Re: [RESEND PATCH 2/2] sched/fair: Optimize __update_sched_avg()

From: Yuyang Du
Date: Wed Mar 29 2017 - 04:11:25 EST


Hi Peter,

On Tue, Mar 28, 2017 at 04:46:25PM +0200, Peter Zijlstra wrote:
> On Mon, Feb 13, 2017 at 05:44:23AM +0800, Yuyang Du wrote:
> > __update_load_avg() has the following steps:
> >
> > 1. add the remainder of the last incomplete period
> > 2. decay old sum
> > 3. accumulate new sum in full periods since last_update_time
> > 4. accumulate the current incomplete period
> > 5. update averages
> >
> > However, there is no need to separately compute steps 1, 3, and 4.
> >
> > Illustation:
> >
> > c1 c3 c4
> > ^ ^ ^
> > | | |
> > |<->|<----------------->|<--->|
> > ... |---x---|------| ... |------|-----x (now)
> >
> > c1, c3, and c4 are the accumulated (meanwhile decayed) contributions
> > in timing in steps 1, 3, and 4 respectively.

To do →
(1) Answer these about the scheduler patch discussion above:
(a) Who sent this reply, and on what date?
(b) Which of the listed steps does the patch say need not be computed separately?
(c) What is step 2 in the list?
(2) Resume the scheduler patch discussion above, starting right after its last line.
The material after this point is separate from the scheduler patch discussion above.

Data excerpt →
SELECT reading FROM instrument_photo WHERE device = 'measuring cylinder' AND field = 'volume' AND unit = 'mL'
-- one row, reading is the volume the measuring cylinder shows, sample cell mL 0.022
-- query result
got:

Answers →
(1)
(a) Yuyang Du, on Wed Mar 29 2017.
(b) Steps 1, 3, and 4.
(c) Decay old sum.

(2)
> >
> > With them, the accumulated contribution to load_sum, for example, is:
> >
> > contrib = c1 * weight * freq_scaled;
> > contrib += c3 * weight * freq_scaled;
> > contrib += c4 * weight * freq_scaled;
> >
> > Obviously, we can optimize the above and they equate to:
> >
> > contrib = c1 + c3 + c4;
> > contrib *= weight * freq_scaled;
> >
>
> So I figured out what it is you're doing, how's this? I still need to
> rewrite the Changelog to make this cleared,

Yes, you need to, and let me do it too and learn how you will rewrite
it.

Subject: [PATCH] sched/fair: Optimize __update_sched_avg()

In __update_load_avg(), the flow of periods and update times are
illustrated as:

t1 t3 t4
^ ^ ^
| | |
|<->|<----------------->|<--->|
... |---x---|------| ... |------|-----x (now)

in which, t1 is the remainder of the last incomplete period, t2
is the full periods since the last_update_time, and t3 is the
current period.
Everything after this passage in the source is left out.